Parmi les conditions défavorables à l’établissement des profils, la Dre Caron note l’éloignement des grands centres où se trouvent les fonds et l’expertise.

Développer un partenariat

Un autre obstacle est la méfiance des membres des Premières Nations qui ont trop souvent fait l’objet d’études extérieures dont ils ont appris la publication des résultats par les médias, ajoute le Dr Stanley Vollant, chirurgien à l’hôpital Notre-Dame de Montréal.

Un phénomène qui ne pourra se produire avec le programme Génome silencieux parce que celui-ci est mené par des membres des Premières Nations, confirme la Dre Nadine Caron, elle-même d’origine autochtone.

Le partenariat vise ainsi non seulement à acquérir l’information, mais aussi à impliquer les communautés dans le processus de décision, la gestion des données et la réflexion sur les questions éthiques, soutient-elle.

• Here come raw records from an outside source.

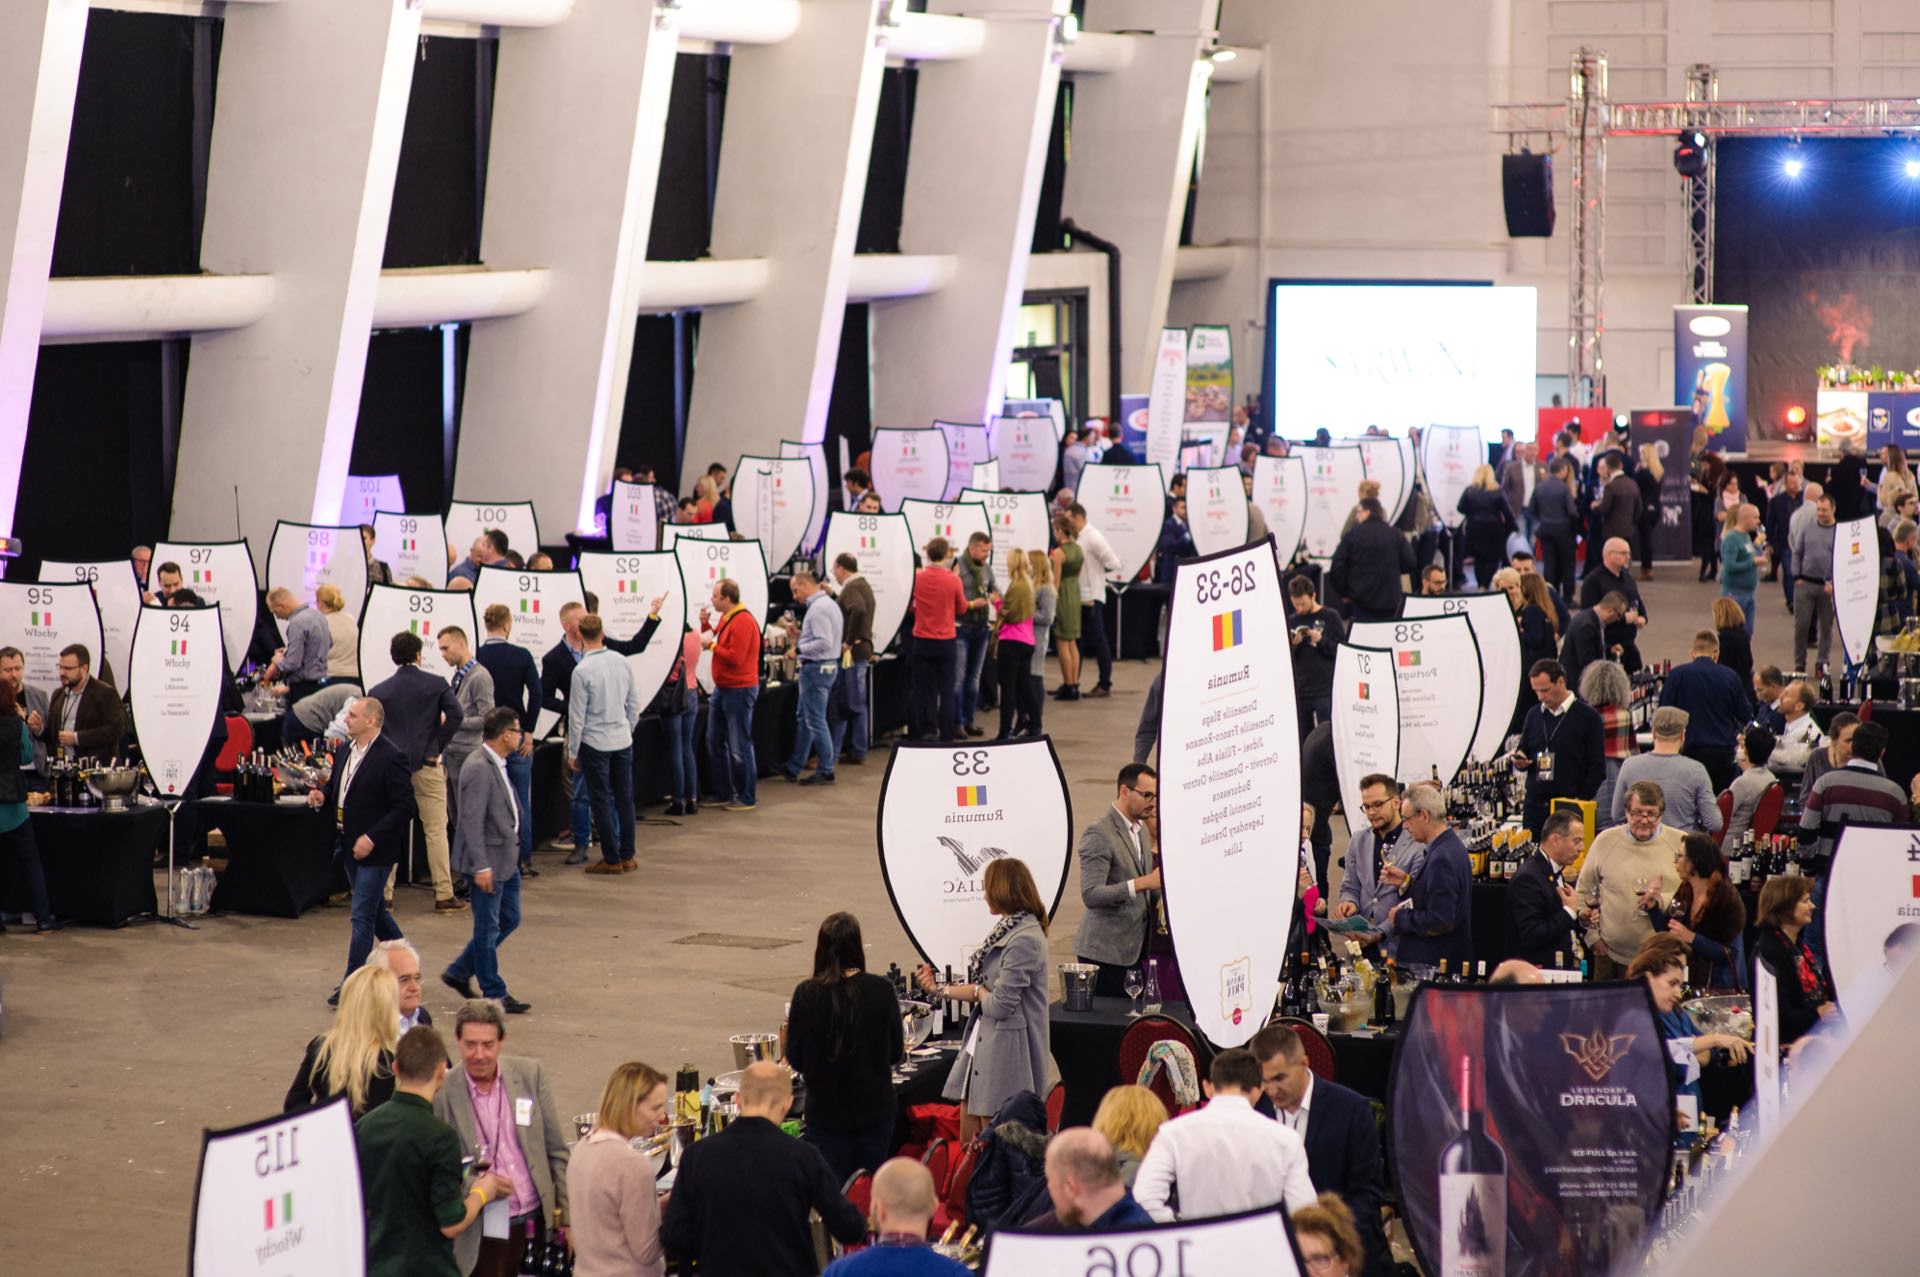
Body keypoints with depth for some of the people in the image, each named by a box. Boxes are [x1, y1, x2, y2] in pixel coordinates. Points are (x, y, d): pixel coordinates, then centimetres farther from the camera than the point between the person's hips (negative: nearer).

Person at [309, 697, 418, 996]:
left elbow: (405, 808, -19)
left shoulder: (391, 758, -17)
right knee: (374, 910, 19)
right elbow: (336, 789, 22)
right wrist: (322, 797, -2)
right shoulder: (344, 751, 8)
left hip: (375, 849, -9)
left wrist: (372, 838, -22)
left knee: (362, 916, -5)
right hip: (349, 845, 9)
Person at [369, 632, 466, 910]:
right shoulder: (436, 684, -2)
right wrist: (437, 748, -5)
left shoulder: (379, 691, 4)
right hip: (427, 765, -2)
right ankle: (444, 895, -1)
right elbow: (455, 714, -14)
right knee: (436, 830, 1)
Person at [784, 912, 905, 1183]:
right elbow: (896, 1053, 0)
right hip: (874, 1110, 1)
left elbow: (795, 1058, -5)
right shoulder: (881, 990, -10)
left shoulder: (806, 994, -13)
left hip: (826, 1112, -1)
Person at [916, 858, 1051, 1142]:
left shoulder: (1025, 940, -21)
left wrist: (978, 992, -1)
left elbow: (1000, 1004, -20)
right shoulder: (1007, 929, 9)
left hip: (1007, 1051, -9)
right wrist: (940, 989, 17)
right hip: (984, 1043, 9)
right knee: (968, 1140, 12)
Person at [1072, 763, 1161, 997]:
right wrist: (1143, 883, -29)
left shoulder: (1138, 831, 16)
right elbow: (1091, 895, -22)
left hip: (1134, 950, 8)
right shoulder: (1098, 834, -13)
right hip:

Une implication fructueuse

Le Dr Stanley Vollant, d’origine innue, voit quant à lui dans le projet Génome silencieux une opportunité qui dépasse la médecine.

Au bout du processus [...] les Premières Nations s’en verront grandies et [cela] permettra peut-être à des jeunes de s’intéresser aux sciences, peut-être à la génomique et voir des scientifiques autochtones prendre le lead dans les prochaines années.

 Dr Stanley Vollant, chirurgien à l’hôpital Notre-Dame de Montréal

Cette implication compte d’ailleurs parmi les critères d’évaluation du programme, soutient la Dre Nadine Caron.

« Créer ces partenariats, bâtir ce réseau [entre les Autochtones] et déterminer la meilleure façon d’aller de l’avant sans avoir la prétention d’avoir toutes les réponses », tout en demandant aux communautés ce dont elles ont besoin et comment il est possible d’y arriver dans le respect de leur culture est, selon elle, la meilleure façon de mesurer le succès réel de ce projet.